On pourrait dire que la reconnaissance des problèmes du sous-développement est liée, pour une part, à la découverte de ces déséquilibres graves que crée la mise en rapport de sociétés inégales en puissance. G.F.FHudson l’affirme, en écrivant à propos des pays asiatiques : « Le véritable facteur de crise en Asie n’est pas la pauvreté sans espoir des masses – ce qui n’est pas nouveau – mais la désintégration sociale qui durant deux générations, a été le résultat des contacts entre l’Asie et l’Occident. Les études de « communautés » telles qu’elles se sont réalisées en Afrique, et surtout en Asie, ont associé en fait la prise de conscience du retard économique à l’état de « crise » conséquent aux rapports établis avec les puissances dominantes. » (page 120)
« Mais l’aspect relationnel nous intéresse d’une autre manière, dans la mesure où il a constitué cette prise de conscience déjà évoquée. Les sociétés que nous disons « traditionnelles » ne maintiennent leur équilibre qu’à l’occasion d’une relative fermeture – ou tout au moins, à la faveur d’une activité d’échange n’opérant qu’à courte distance et dans un champ assez homogène. Il est devenu banal de constater que « le temps du monde fini » a commencé. Les déplacements de personnes, multiples et accélérés, l’animation toujours croissante de l’économie mondiale, l’efficacité accrue des communications établies par la radio, la presse et le cinéma sont parvenus à briser les frontières socio-culturelles les plus lointaines. L’exemple des nations industrielles, et à haut niveau de vie, s’impose jusqu’aux peuples les plus « périphériques » ; il suggère une modalité de l’existence qui n’aurait jamais pu être imaginée, par ces derniers, il y a moins d’un demi-siècle. La pauvreté est ancienne, mais la découverte qu’il y des remèdes à cette pauvreté est récente. C’est la constatation que fait le Dr Ambedkar à propos des populations de l’Union indienne ; et il ne manque pas de considérer l’événement comme ayant en soi une portée révolutionnaire. » (page 122)
Les marxistes considéraient qu’au-delà de la lutte des classes, à l’intérieur des nations capitalistes, il existait une lutte des classes entre pays dominants, les impérialistes, et les pays dominés, les colonisés, mais ils ne cachaient pas que la lutte contre l’impérialisme aurait aussi pour résultat de détruire les structures socio-économiques anciennes, la condition sine qua non du progrès, notamment dans le cas de l’Union indienne
II – La nature des relations entre sociétés inégalement développées.

=-=-=-=-=

> Consigne 1
Recopiez fidèlement le passage du texte sur le sous-développement qui commence par « Les marxistes considéraient » et se poursuit jusqu'à « sociétés inégalement développées. ».
> Consigne 2
Rédigez la partie qui suit la dernière ligne du texte sur le sous-développement.

> Données fournies
=-=-=-=-=

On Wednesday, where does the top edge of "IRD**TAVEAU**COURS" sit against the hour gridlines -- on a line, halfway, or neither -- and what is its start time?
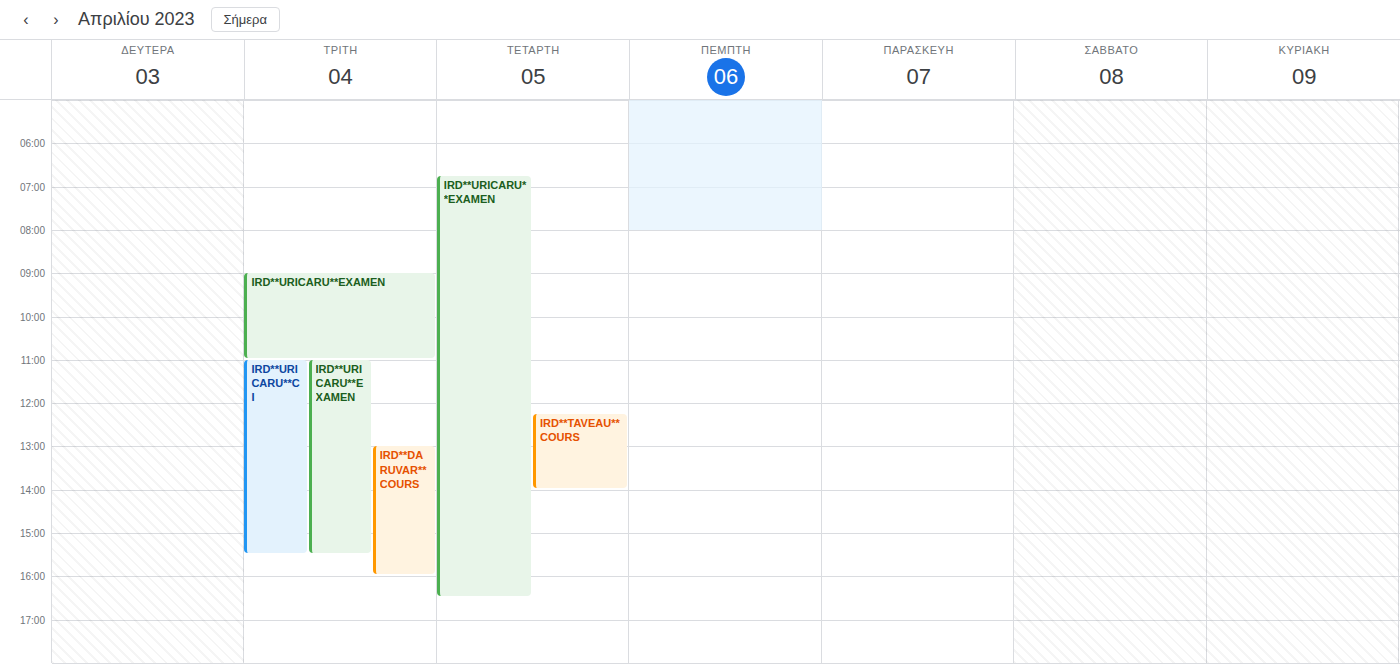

=-=-=-=-=

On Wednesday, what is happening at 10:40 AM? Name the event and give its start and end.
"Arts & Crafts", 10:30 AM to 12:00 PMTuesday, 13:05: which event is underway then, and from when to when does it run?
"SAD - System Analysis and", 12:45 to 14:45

=-=-=-=-=

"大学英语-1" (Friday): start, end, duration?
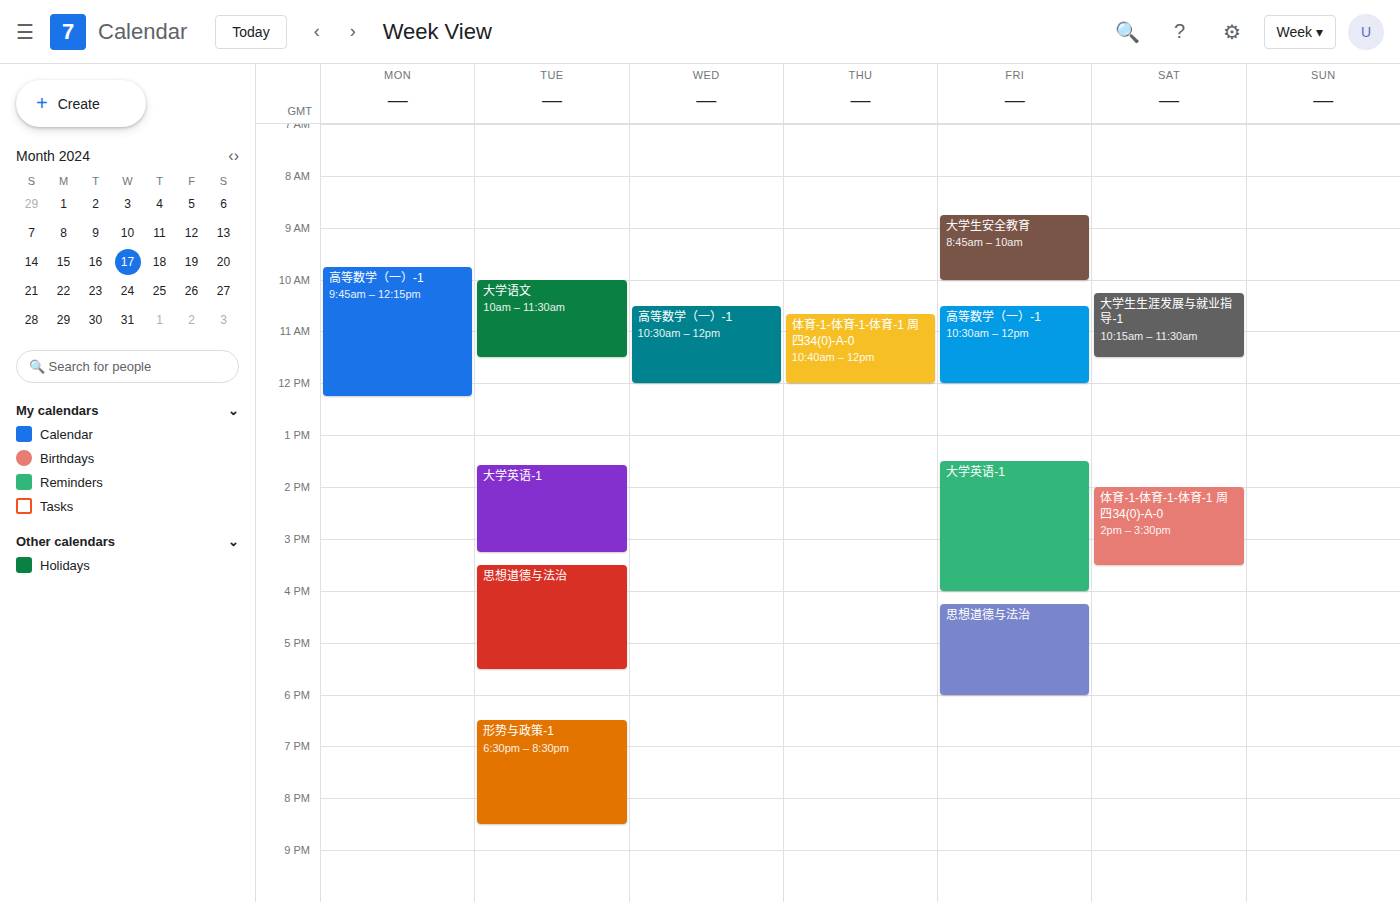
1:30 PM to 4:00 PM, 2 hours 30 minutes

=-=-=-=-=

> Résultat obtenu 1
Les marxistes considéraient qu’au-delà de la lutte des classes, à l’intérieur des nations capitalistes, il existait une lutte des classes entre pays dominants, les impérialistes, et les pays dominés, les colonisés, mais ils ne cachaient pas que la lutte contre l’impérialisme aurait aussi pour résultat de détruire les structures socio-économiques anciennes, la condition sine qua non du progrès, notamment dans le cas de l’Union indienne
II – La nature des relations entre sociétés inégalement développées.

> Résultat obtenu 2
Balandier écartait l’explication simpliste d’après laquelle il existerait une loi naturelle d’expansion, mais posait la question de savoir si le développement des sociétés les plus avancées n’entraînait pas obligatoirement leur pression sur les sociétés les plus faibles.
Et l’auteur de citer la thèse de l’économiste S.H.Frankel quant au fonctionnement de la colonisation :
« La colonisation n’est rien de plus, ni de moins, que le procès de développement économique et social à l’échelle du macrocosme et du microcosme. »…
« La colonisation est le procès par lequel ces structures nouvelles (économiques et sociales) sont appelées à l’émergence. » (page 125)
Il y a donc dans cette analyse une identification directe entre colonisation et croissance économique (economic growth), procès de colonisation et procès de changement structurel.
Mais Balandier souligne la nécessité de réintroduire la question des frontières des sociétés globales :
« Nous sommes ainsi conduits à introduire des considérations d’ordre spatial et des considérations d’échelle. » (page 126)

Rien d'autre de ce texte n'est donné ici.